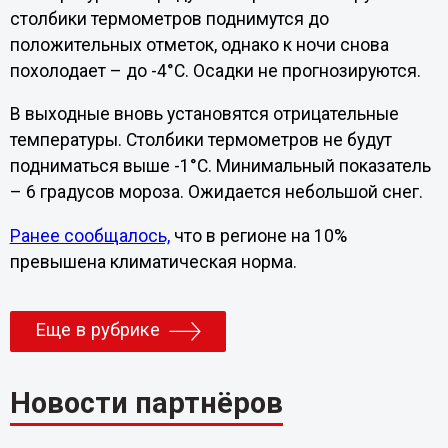
столбики термометров поднимутся до
положительных отметок, однако к ночи снова
похолодает – до -4°C. Осадки не прогнозируются.
В выходные вновь установятся отрицательные
температуры. Столбики термометров не будут
подниматься выше -1°C. Минимальный показатель
– 6 градусов мороза. Ожидается небольшой снег.
Ранее сообщалось,
что в регионе на 10%
превышена климатическая норма.
Еще в рубрике
Новости партнёров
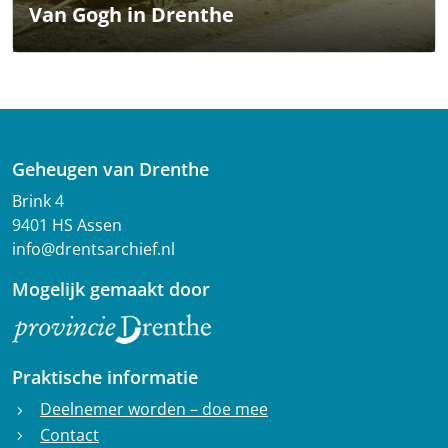
Van Gogh in Drenthe
Geheugen van Drenthe
Brink 4
9401 HS Assen
info@drentsarchief.nl
Mogelijk gemaakt door
Praktische informatie
Deelnemer worden – doe mee
chevron_right
Contact
chevron_right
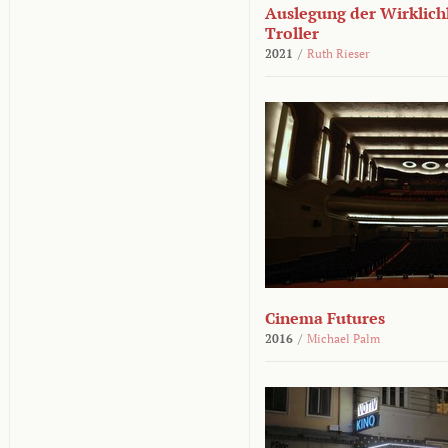
Auslegung der Wirklichk
Troller
2021
/
Ruth Rieser
Cinema Futures
2016
/
Michael Palm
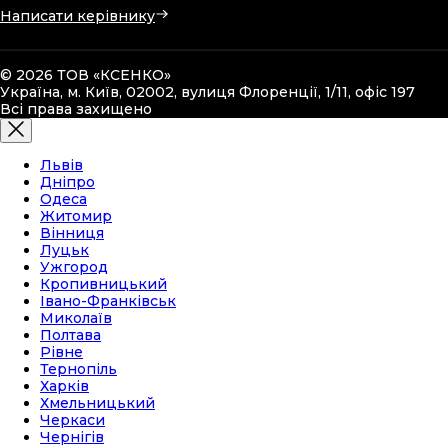
Написати керівнику
© 2026 ТОВ «КСЕНКО»
Україна, м. Київ, 02002, вулиця Флоренції, 1/11, офіс 197
Всі права захищено
Львів
Дніпро
Одеса
Житомир
Вінниця
Луцьк
Ужгород
Кропивницький
Івано-Франківськ
Миколаїв
Полтава
Рівне
Тернопіль
Харків
Хмельницький
Черкаси
Чернігів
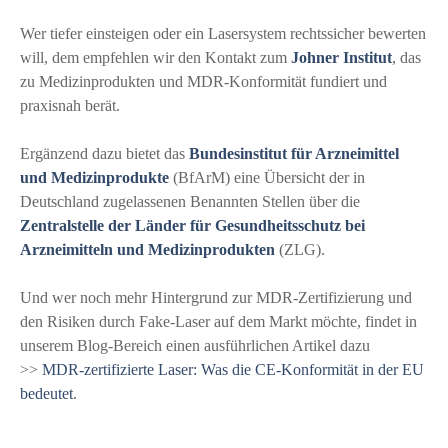
Wer tiefer einsteigen oder ein Lasersystem rechtssicher bewerten
will, dem empfehlen wir den Kontakt zum
Johner Institut
, das
zu Medizinprodukten und MDR-Konformität fundiert und
praxisnah berät.
Ergänzend dazu bietet das
Bundesinstitut für Arzneimittel
und Medizinprodukte
(BfArM) eine Übersicht der in
Deutschland zugelassenen Benannten Stellen über die
Zentralstelle der Länder für Gesundheitsschutz bei
Arzneimitteln und Medizinprodukten
(ZLG).
Und wer noch mehr Hintergrund zur MDR-Zertifizierung und
den Risiken durch Fake-Laser auf dem Markt möchte, findet in
unserem Blog-Bereich einen ausführlichen Artikel dazu
>>
MDR-zertifizierte Laser: Was die CE-Konformität in der EU
bedeutet
.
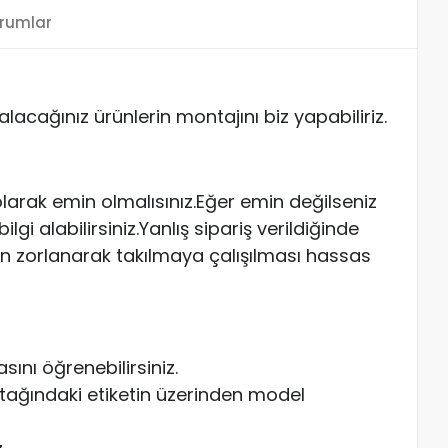
rumlar
acağınız ürünlerin montajını biz yapabiliriz.
arak emin olmalısınız.Eğer emin değilseniz
gi alabilirsiniz.Yanlış sipariş verildiğinde
n zorlanarak takılmaya çalışılması hassas
ını öğrenebilirsiniz.
atağındaki etiketin üzerinden model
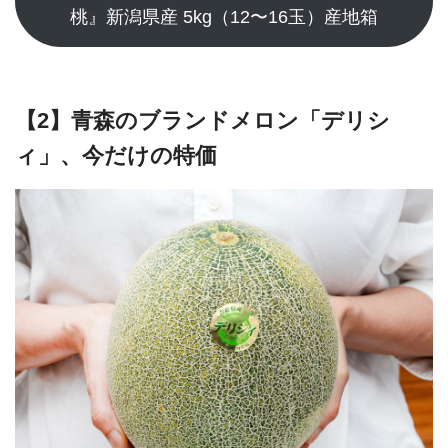
桃』新潟県産 5kg（12〜16玉）産地箱
【2】青森のブランドメロン「デリシ
ィ」、今だけの特価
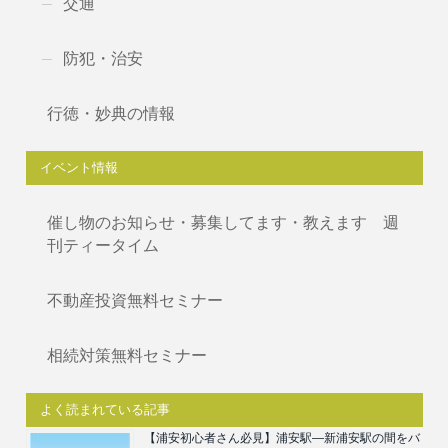
交通
防犯・治安
行徳・妙典の情報
イベント情報
催し物のお知らせ・募集してます・教えます 週
刊ティータイム
不動産投資無料セミナー
相続対策無料セミナー
よく読まれている記事
【浦安初心者さん必見】浦安駅―新浦安駅の間をバ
● ● ● ● ● ● ●
■ **PROBLEM TO SOLVE**:
Could you reproduce, word for word, all the text read from the pages in the material above, leaving the pictures out of your answer?

■ **TASK ANSWER**:
столбики термометров поднимутся до
положительных отметок, однако к ночи снова
похолодает – до -4°C. Осадки не прогнозируются.
В выходные вновь установятся отрицательные
температуры. Столбики термометров не будут
подниматься выше -1°C. Минимальный показатель
– 6 градусов мороза. Ожидается небольшой снег.
Ранее сообщалось,
что в регионе на 10%
превышена климатическая норма.
Еще в рубрике
Новости партнёров
Van Gogh in Drenthe
Geheugen van Drenthe
Brink 4
9401 HS Assen
info@drentsarchief.nl
Mogelijk gemaakt door
Praktische informatie
Deelnemer worden – doe mee
chevron_right
Contact
chevron_right
Auslegung der Wirklichk
Troller
2021
/
Ruth Rieser
Cinema Futures
2016
/
Michael Palm
Написати керівнику
© 2026 ТОВ «КСЕНКО»
Україна, м. Київ, 02002, вулиця Флоренції, 1/11, офіс 197
Всі права захищено
Львів
Дніпро
Одеса
Житомир
Вінниця
Луцьк
Ужгород
Кропивницький
Івано-Франківськ
Миколаїв
Полтава
Рівне
Тернопіль
Харків
Хмельницький
Черкаси
Чернігів
Wer tiefer einsteigen oder ein Lasersystem rechtssicher bewerten
will, dem empfehlen wir den Kontakt zum
Johner Institut
, das
zu Medizinprodukten und MDR-Konformität fundiert und
praxisnah berät.
Ergänzend dazu bietet das
Bundesinstitut für Arzneimittel
und Medizinprodukte
(BfArM) eine Übersicht der in
Deutschland zugelassenen Benannten Stellen über die
Zentralstelle der Länder für Gesundheitsschutz bei
Arzneimitteln und Medizinprodukten
(ZLG).
Und wer noch mehr Hintergrund zur MDR-Zertifizierung und
den Risiken durch Fake-Laser auf dem Markt möchte, findet in
unserem Blog-Bereich einen ausführlichen Artikel dazu
>>
MDR-zertifizierte Laser: Was die CE-Konformität in der EU
bedeutet
.
rumlar
acağınız ürünlerin montajını biz yapabiliriz.
arak emin olmalısınız.Eğer emin değilseniz
gi alabilirsiniz.Yanlış sipariş verildiğinde
n zorlanarak takılmaya çalışılması hassas
ını öğrenebilirsiniz.
atağındaki etiketin üzerinden model
桃』新潟県産 5kg（12〜16玉）産地箱
【2】青森のブランドメロン「デリシ
ィ」、今だけの特価
交通
防犯・治安
行徳・妙典の情報
イベント情報
催し物のお知らせ・募集してます・教えます 週
刊ティータイム
不動産投資無料セミナー
相続対策無料セミナー
よく読まれている記事
【浦安初心者さん必見】浦安駅―新浦安駅の間をバ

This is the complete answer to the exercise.